#### Saved data entries

[Start of Attachment]

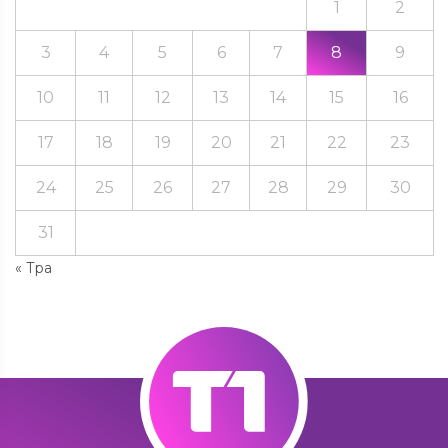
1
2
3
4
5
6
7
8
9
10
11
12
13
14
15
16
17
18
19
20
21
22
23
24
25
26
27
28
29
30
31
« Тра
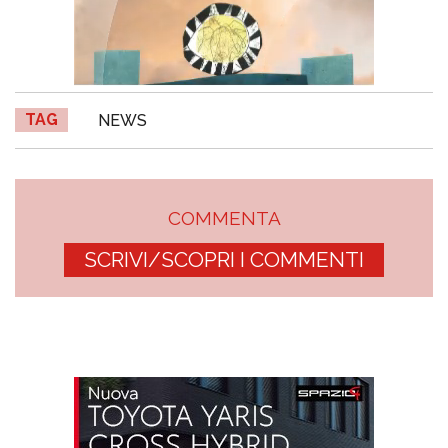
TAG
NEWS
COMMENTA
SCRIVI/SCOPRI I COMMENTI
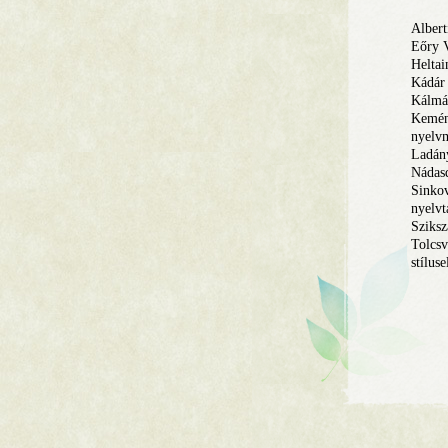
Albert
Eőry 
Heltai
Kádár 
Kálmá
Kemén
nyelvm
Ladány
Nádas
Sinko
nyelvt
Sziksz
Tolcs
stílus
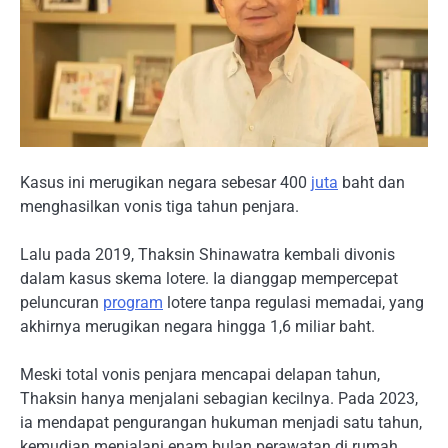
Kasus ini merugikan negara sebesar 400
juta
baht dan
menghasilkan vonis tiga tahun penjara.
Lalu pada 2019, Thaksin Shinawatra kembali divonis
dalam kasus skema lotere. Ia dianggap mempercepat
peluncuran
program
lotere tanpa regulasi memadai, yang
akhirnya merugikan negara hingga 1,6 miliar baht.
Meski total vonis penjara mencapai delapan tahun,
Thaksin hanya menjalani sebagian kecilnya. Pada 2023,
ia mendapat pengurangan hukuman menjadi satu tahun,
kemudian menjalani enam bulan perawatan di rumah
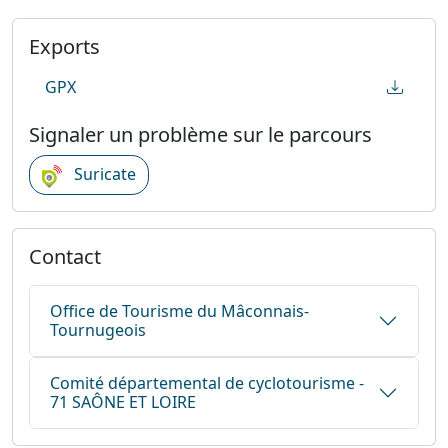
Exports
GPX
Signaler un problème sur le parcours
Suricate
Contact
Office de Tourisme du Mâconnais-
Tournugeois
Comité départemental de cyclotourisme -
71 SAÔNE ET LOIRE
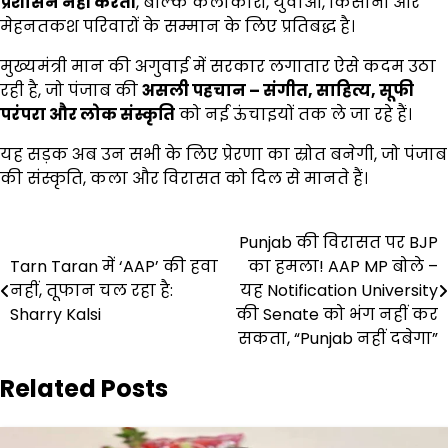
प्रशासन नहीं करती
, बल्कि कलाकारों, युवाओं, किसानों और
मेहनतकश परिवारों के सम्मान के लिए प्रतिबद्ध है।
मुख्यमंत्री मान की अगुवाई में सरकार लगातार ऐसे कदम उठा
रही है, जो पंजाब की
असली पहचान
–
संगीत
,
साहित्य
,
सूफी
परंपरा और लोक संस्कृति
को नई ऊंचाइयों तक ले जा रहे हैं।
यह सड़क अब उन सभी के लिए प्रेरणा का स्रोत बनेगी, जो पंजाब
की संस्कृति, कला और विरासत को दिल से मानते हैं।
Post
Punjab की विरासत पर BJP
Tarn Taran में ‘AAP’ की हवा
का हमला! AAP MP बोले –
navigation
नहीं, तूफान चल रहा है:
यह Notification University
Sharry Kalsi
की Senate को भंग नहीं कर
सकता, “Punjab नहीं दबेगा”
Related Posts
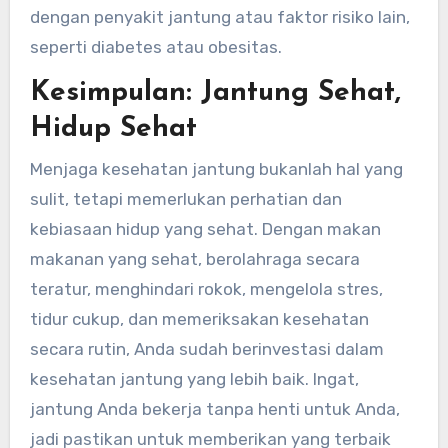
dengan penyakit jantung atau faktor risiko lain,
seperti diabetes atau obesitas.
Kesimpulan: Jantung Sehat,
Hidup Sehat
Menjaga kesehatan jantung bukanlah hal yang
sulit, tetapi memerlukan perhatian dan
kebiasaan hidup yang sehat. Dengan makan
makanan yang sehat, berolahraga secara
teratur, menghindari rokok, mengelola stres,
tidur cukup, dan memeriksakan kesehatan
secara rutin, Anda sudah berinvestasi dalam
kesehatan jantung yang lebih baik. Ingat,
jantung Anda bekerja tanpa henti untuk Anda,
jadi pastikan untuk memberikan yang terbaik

[End of Attachment]

#### What you have to do
Work through the records above. Copy every line with the string "Punjab".

#### Exercise solution
Punjab की विरासत पर BJP
सकता, “Punjab नहीं दबेगा”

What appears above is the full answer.